▸ Task directions
Count the lines in the listing below that contain the string "collectors", treating uppercase and lowercase as different. Reply with the number only.

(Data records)
______________________________
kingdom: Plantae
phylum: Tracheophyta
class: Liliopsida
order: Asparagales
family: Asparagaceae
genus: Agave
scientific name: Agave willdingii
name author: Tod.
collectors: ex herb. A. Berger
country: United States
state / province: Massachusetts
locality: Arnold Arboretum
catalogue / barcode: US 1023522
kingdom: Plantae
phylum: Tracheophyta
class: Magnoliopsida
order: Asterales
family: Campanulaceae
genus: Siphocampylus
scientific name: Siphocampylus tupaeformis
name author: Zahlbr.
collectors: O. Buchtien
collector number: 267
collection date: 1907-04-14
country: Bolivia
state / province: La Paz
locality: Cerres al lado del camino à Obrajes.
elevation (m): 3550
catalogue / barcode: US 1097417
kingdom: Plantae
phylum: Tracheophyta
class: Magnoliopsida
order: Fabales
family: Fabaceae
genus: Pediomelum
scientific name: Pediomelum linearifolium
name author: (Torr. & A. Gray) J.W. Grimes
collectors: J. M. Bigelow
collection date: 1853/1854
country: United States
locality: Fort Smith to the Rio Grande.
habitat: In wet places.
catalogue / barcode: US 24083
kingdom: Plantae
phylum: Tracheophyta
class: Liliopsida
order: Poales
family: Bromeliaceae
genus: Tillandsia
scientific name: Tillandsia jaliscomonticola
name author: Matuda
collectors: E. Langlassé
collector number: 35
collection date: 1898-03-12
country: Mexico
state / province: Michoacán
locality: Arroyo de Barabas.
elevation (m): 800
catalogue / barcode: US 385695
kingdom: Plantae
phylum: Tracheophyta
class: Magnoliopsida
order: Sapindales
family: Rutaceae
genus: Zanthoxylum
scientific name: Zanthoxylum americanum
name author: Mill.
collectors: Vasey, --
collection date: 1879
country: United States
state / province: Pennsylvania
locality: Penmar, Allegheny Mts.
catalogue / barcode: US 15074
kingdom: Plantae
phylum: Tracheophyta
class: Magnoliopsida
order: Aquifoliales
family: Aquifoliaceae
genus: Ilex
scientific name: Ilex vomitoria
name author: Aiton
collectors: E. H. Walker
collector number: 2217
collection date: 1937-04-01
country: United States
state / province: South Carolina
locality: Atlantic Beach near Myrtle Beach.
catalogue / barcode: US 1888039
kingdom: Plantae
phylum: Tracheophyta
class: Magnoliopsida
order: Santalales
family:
______________________________
▸ Solution for this exercise
6